### DATA FOR PROCESSING

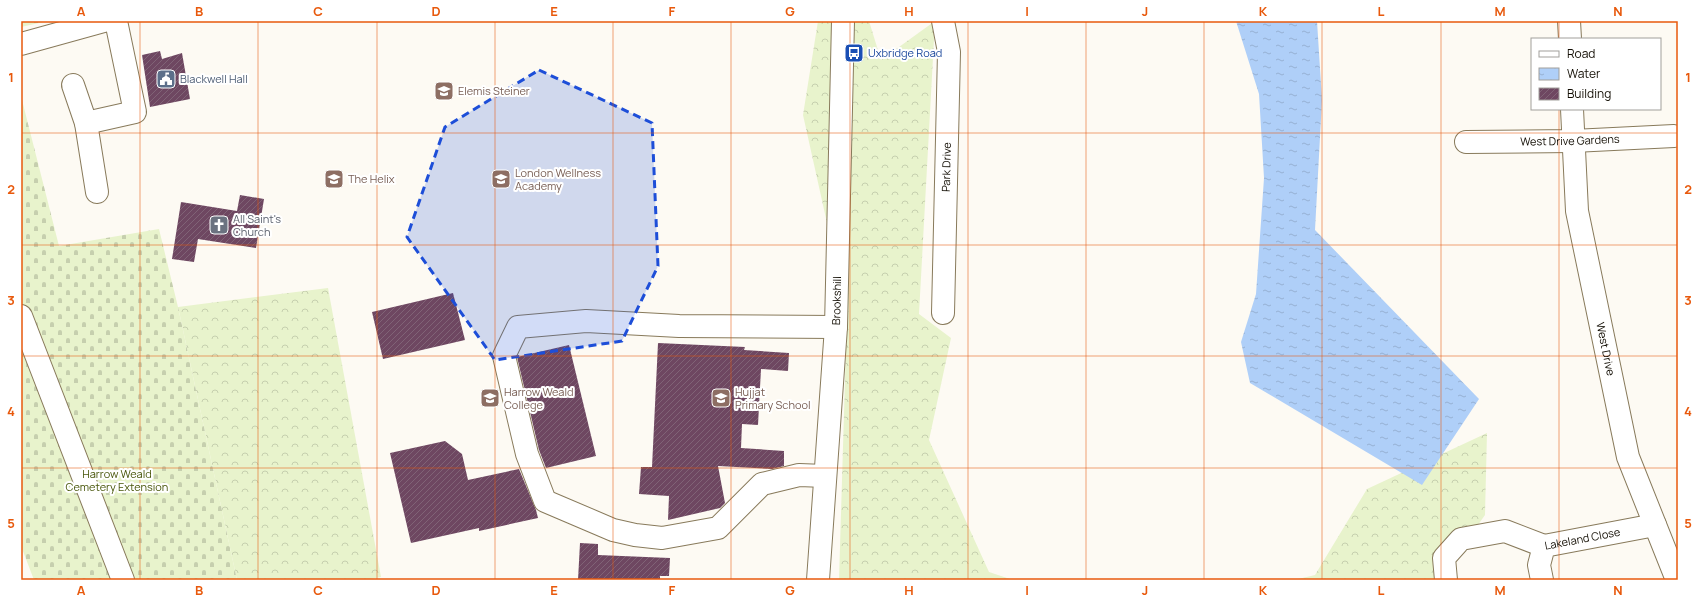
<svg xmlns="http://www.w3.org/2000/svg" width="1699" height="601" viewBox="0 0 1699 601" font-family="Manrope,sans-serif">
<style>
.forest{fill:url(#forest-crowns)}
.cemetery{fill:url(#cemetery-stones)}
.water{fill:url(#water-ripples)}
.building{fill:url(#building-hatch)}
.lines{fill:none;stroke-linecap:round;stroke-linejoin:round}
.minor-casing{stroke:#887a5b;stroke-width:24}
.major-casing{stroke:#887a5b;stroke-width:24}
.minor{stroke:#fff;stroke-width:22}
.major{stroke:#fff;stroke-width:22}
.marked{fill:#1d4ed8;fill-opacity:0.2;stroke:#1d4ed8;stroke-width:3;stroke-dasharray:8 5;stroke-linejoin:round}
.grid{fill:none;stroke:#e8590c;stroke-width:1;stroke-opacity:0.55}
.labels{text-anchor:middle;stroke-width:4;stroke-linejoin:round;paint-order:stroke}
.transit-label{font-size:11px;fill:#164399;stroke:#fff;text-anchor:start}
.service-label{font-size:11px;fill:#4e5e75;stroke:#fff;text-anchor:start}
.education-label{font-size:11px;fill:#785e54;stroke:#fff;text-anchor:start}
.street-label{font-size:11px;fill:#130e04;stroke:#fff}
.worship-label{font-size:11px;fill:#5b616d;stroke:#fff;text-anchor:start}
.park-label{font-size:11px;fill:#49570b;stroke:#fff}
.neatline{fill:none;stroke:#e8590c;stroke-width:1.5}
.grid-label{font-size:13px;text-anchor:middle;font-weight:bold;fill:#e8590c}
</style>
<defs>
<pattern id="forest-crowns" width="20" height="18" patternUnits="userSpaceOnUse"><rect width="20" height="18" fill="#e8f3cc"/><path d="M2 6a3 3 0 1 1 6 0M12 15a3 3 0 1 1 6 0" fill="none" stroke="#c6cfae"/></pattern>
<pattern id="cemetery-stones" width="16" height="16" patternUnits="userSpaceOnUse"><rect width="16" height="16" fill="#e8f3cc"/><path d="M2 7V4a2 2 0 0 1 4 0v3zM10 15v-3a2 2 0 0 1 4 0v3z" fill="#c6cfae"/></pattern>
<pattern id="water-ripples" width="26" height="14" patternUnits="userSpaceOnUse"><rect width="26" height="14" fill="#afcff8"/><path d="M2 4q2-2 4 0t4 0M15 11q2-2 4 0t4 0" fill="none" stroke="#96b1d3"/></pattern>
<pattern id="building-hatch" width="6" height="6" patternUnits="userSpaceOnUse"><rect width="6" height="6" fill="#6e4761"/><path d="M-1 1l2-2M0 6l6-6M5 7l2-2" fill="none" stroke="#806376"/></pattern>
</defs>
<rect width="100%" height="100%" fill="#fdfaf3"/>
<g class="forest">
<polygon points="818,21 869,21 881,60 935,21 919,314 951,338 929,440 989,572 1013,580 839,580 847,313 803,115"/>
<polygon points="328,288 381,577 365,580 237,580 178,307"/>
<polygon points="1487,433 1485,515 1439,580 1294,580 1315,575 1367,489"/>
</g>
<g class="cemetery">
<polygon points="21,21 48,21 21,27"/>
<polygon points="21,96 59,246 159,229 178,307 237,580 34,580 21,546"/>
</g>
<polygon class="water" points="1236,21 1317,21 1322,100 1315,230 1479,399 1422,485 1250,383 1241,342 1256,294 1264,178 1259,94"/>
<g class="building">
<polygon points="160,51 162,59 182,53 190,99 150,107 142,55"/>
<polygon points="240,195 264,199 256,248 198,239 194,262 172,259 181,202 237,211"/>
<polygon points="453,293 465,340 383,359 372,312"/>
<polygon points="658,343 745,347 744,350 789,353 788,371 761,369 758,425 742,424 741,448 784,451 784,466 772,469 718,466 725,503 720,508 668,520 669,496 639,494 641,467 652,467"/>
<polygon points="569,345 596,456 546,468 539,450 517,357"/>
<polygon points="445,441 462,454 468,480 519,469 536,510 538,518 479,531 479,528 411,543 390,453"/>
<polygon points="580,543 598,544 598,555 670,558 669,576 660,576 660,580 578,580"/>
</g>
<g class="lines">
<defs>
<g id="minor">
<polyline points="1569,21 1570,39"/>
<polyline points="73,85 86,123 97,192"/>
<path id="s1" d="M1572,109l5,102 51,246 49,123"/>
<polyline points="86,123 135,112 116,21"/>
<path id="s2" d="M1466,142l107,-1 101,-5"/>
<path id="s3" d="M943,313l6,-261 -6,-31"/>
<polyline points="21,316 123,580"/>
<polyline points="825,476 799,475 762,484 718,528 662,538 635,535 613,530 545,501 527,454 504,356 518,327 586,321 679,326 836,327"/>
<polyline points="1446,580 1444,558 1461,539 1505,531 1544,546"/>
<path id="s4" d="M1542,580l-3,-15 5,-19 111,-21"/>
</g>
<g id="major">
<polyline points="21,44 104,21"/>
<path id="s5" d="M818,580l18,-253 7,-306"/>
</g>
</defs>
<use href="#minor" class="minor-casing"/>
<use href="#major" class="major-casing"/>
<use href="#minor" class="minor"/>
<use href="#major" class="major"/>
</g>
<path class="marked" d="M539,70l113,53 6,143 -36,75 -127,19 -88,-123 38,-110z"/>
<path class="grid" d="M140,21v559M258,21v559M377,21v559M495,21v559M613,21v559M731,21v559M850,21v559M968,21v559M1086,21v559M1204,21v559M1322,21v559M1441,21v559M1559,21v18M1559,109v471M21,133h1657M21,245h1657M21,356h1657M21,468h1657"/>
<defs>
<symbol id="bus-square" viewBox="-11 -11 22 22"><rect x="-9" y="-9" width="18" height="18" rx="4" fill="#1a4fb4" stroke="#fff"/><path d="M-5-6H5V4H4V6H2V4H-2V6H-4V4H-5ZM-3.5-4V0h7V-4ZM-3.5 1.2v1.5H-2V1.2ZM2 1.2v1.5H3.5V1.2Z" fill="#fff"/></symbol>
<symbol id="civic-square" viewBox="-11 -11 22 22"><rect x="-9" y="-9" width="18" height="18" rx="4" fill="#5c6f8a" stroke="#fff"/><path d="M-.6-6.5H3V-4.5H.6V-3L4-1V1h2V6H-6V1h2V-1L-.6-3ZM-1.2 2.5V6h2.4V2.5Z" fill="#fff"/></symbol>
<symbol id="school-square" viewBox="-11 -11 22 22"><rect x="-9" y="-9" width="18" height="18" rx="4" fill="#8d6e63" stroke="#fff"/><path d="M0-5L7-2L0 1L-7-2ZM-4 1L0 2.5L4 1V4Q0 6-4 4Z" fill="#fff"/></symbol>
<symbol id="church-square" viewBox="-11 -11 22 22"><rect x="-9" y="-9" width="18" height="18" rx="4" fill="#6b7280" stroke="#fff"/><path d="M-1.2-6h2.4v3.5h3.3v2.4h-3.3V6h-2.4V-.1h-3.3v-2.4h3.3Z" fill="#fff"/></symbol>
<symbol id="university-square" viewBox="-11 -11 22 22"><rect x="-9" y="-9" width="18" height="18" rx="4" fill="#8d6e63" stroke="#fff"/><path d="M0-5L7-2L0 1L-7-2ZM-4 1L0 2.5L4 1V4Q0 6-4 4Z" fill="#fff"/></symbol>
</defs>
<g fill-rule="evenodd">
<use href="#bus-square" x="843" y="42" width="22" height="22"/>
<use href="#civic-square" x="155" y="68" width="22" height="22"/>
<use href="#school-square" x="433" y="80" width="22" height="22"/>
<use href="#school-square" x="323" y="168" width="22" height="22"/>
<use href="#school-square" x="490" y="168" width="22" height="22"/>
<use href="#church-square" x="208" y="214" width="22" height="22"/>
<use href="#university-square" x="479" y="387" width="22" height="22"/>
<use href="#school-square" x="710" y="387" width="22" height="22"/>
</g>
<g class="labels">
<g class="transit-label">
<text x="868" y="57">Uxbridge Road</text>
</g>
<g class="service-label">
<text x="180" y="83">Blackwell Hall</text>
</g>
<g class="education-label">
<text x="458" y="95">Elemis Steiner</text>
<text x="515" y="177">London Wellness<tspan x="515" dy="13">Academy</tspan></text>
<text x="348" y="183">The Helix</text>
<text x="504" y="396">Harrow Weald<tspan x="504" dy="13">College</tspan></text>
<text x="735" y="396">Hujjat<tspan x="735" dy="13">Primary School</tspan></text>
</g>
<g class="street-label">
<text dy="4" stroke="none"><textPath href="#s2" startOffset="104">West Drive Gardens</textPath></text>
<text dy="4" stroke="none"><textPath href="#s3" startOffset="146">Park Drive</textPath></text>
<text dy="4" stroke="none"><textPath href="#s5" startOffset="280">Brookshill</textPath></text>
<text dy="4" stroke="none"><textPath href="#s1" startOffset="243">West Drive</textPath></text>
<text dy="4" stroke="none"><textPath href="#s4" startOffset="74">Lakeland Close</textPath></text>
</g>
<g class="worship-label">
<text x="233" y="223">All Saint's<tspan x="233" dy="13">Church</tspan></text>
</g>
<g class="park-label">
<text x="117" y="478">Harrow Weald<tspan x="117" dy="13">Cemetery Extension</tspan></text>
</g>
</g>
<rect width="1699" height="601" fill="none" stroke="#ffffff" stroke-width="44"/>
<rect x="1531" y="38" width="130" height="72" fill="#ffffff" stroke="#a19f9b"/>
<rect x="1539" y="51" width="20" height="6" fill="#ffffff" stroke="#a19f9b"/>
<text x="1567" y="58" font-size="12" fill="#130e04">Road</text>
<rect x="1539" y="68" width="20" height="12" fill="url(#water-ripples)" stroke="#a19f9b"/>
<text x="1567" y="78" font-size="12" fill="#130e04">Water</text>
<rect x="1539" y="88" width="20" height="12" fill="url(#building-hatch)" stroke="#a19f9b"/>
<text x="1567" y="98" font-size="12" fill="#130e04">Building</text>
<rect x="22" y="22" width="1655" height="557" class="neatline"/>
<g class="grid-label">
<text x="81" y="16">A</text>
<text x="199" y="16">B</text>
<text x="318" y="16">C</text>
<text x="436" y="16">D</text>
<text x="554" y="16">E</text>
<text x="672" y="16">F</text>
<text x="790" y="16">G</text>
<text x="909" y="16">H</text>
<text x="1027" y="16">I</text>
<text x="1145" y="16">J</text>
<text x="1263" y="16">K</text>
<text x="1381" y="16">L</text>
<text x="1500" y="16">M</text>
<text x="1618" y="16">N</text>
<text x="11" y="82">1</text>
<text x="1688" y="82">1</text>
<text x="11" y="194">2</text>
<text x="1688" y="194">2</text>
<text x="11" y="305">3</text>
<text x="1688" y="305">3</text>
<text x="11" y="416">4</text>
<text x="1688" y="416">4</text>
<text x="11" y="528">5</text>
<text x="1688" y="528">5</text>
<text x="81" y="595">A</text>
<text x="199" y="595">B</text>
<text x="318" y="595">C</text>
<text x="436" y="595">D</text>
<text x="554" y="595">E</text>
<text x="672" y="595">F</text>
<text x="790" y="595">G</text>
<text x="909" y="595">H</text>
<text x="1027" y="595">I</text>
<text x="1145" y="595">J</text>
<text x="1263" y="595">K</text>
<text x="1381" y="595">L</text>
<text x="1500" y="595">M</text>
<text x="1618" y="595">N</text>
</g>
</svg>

######
### DATA FOR PROCESSING

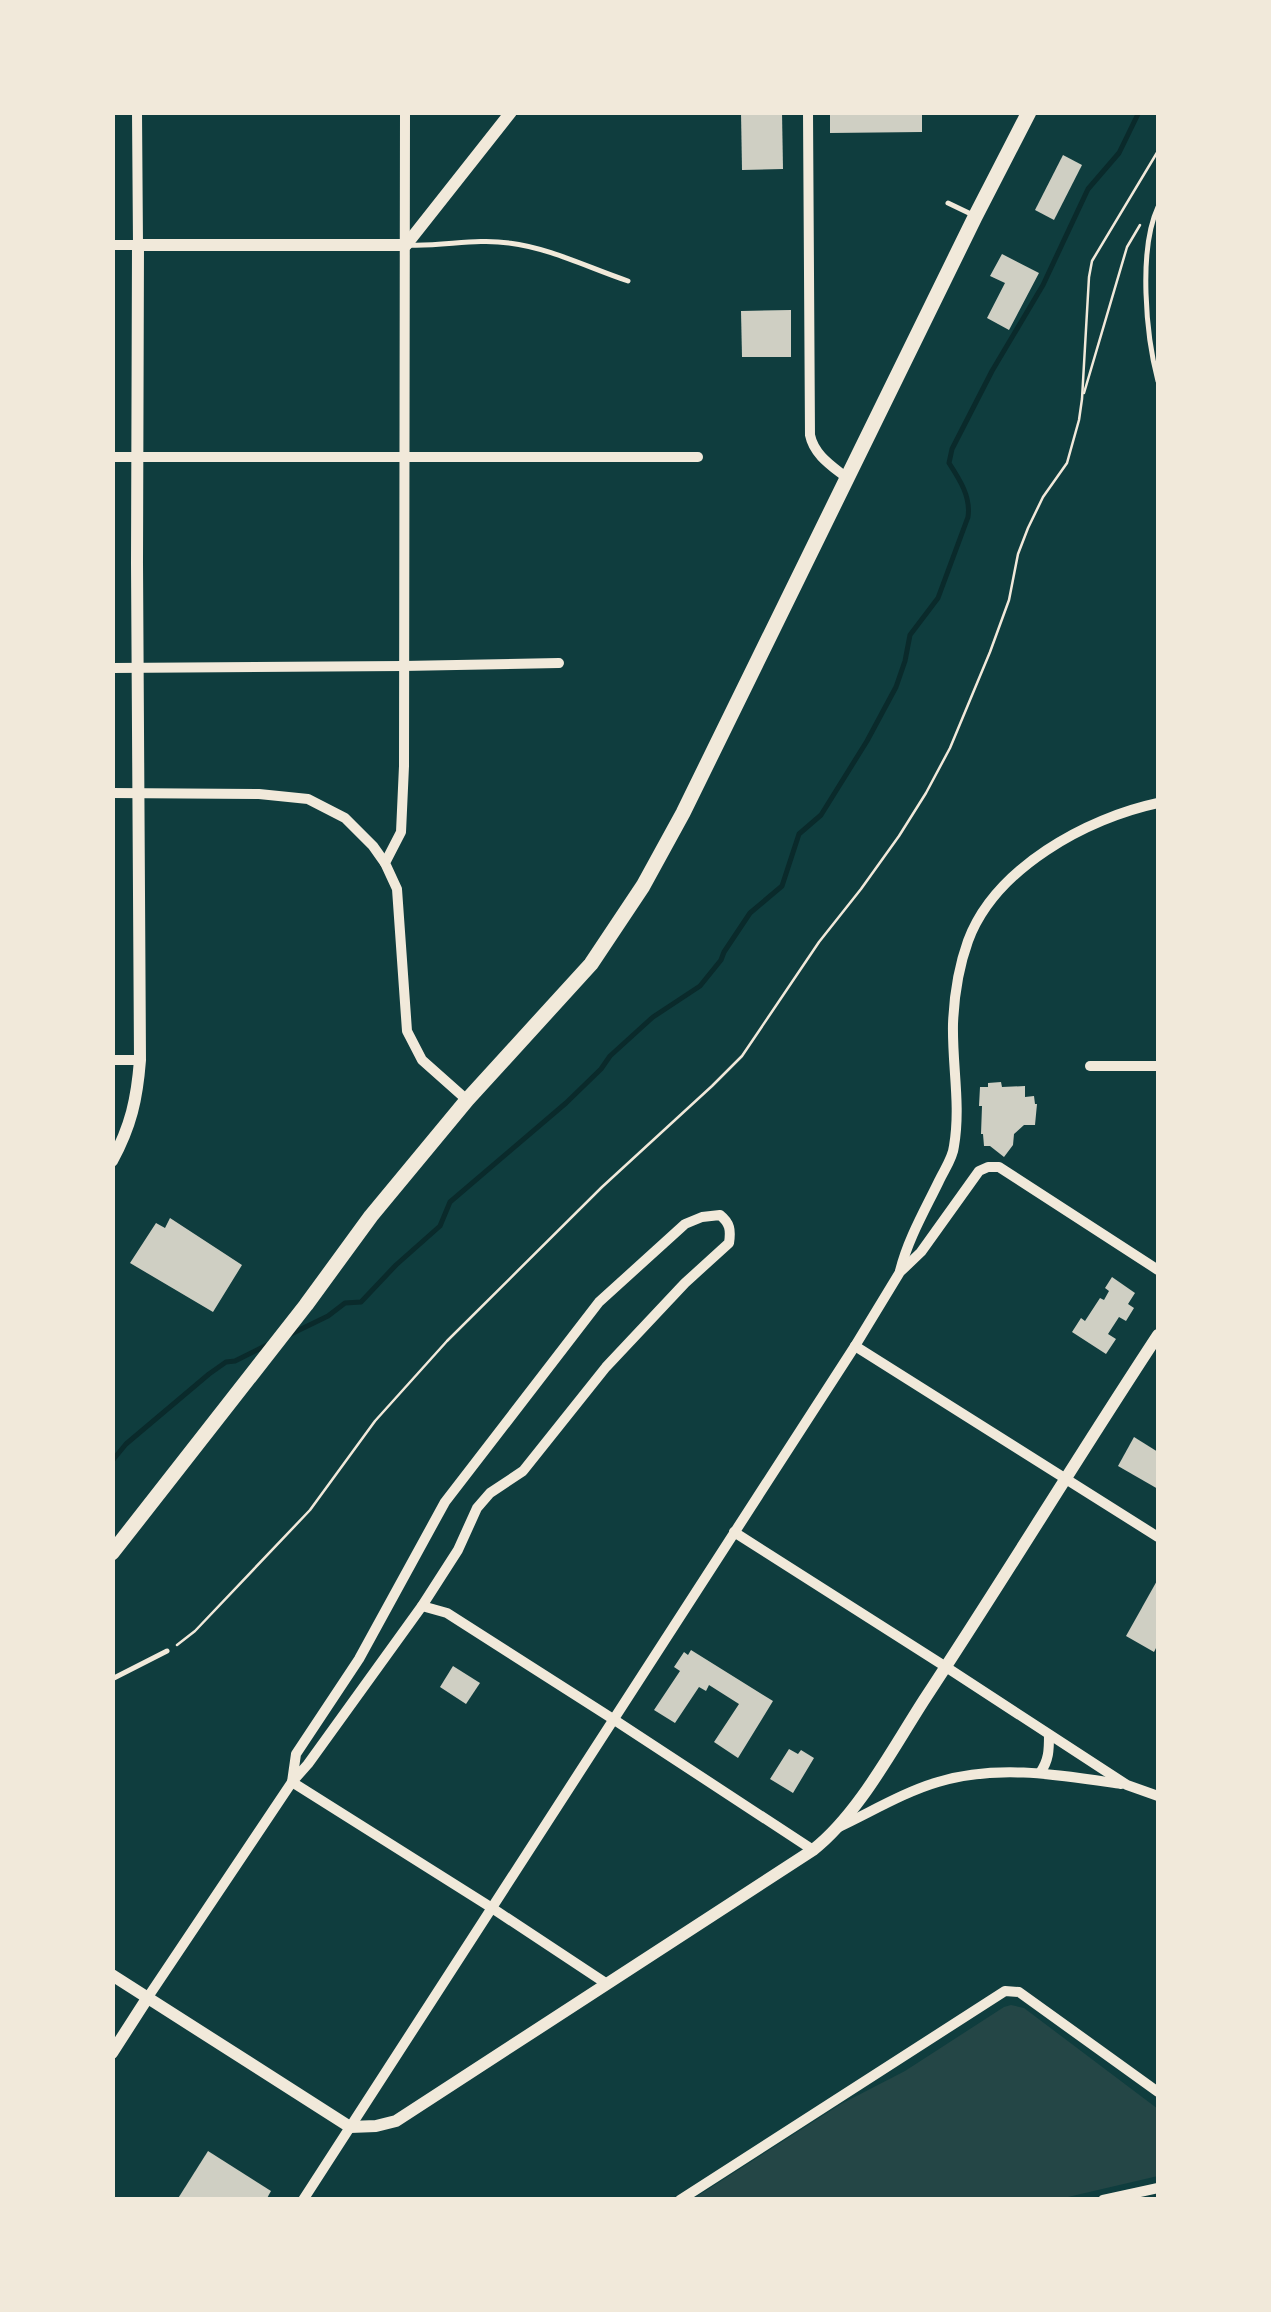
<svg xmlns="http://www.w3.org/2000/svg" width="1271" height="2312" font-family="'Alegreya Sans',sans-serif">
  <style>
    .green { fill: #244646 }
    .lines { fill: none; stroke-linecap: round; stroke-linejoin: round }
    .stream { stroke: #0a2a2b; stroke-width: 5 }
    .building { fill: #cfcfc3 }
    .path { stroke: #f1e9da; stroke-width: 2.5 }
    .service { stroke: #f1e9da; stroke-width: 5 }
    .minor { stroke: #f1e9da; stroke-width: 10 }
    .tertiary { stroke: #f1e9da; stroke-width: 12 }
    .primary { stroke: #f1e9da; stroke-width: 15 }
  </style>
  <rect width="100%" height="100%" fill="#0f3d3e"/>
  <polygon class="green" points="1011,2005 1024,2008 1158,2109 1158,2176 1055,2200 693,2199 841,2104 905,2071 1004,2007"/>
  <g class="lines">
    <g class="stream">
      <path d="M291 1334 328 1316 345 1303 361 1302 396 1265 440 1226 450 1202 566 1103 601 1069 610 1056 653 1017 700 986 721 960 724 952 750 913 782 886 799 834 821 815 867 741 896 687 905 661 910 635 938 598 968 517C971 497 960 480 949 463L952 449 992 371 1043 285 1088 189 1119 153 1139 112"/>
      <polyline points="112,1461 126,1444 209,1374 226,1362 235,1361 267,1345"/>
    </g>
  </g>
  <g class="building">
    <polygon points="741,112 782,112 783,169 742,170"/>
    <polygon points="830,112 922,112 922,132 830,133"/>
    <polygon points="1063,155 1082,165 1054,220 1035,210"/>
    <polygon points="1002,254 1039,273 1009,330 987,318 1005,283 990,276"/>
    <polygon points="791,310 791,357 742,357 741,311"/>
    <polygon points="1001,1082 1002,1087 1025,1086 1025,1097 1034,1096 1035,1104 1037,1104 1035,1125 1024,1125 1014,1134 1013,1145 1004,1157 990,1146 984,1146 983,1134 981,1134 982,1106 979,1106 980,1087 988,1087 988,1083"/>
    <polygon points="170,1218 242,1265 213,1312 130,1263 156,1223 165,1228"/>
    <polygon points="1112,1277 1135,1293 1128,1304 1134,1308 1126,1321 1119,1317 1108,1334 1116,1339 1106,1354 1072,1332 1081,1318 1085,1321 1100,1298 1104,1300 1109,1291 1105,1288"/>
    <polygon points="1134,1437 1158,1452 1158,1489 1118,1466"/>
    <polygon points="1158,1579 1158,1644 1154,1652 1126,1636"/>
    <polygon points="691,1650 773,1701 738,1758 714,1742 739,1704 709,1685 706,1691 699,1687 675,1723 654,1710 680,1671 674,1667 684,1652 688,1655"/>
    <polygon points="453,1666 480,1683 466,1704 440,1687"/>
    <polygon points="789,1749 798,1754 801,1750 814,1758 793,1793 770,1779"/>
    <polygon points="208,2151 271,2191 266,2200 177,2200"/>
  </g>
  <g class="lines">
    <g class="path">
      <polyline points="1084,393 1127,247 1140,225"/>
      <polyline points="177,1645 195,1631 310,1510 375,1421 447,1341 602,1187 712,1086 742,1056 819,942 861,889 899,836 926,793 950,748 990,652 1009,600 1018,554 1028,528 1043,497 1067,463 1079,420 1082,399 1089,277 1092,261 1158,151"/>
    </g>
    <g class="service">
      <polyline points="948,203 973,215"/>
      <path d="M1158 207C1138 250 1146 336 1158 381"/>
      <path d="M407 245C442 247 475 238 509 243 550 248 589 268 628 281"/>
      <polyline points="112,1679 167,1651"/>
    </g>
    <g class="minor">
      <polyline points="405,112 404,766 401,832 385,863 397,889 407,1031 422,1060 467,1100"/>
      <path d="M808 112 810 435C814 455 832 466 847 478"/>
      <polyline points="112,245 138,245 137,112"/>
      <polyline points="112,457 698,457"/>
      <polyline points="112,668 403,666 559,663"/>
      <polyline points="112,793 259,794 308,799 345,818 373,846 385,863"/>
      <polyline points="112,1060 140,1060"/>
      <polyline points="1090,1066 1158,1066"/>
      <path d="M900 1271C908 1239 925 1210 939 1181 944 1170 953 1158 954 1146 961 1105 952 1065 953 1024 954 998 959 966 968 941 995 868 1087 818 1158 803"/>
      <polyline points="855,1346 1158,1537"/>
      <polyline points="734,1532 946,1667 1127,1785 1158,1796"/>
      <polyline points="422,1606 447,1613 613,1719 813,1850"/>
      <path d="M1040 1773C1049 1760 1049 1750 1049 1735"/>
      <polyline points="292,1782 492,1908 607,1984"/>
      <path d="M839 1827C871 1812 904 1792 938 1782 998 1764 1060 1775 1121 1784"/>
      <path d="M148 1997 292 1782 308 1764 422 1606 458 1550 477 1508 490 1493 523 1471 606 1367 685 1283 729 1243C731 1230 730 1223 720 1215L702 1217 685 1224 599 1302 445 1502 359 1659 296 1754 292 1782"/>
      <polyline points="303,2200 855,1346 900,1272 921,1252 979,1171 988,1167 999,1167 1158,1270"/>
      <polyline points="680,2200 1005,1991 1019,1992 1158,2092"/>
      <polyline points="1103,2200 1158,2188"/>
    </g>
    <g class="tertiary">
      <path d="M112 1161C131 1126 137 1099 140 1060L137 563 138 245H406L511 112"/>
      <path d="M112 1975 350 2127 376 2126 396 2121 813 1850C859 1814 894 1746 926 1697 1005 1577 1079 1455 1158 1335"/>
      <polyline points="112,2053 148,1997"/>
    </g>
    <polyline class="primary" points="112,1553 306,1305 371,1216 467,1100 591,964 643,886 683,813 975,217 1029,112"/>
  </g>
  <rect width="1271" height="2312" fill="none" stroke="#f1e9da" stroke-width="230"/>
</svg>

######

TASK: Your response should be each line that includes the word "lines", copied from the records.

WRITTEN REPLY:
.lines{fill:none;stroke-linecap:round;stroke-linejoin:round}
<g class="lines">
    .lines { fill: none; stroke-linecap: round; stroke-linejoin: round }
  <g class="lines">
  <g class="lines">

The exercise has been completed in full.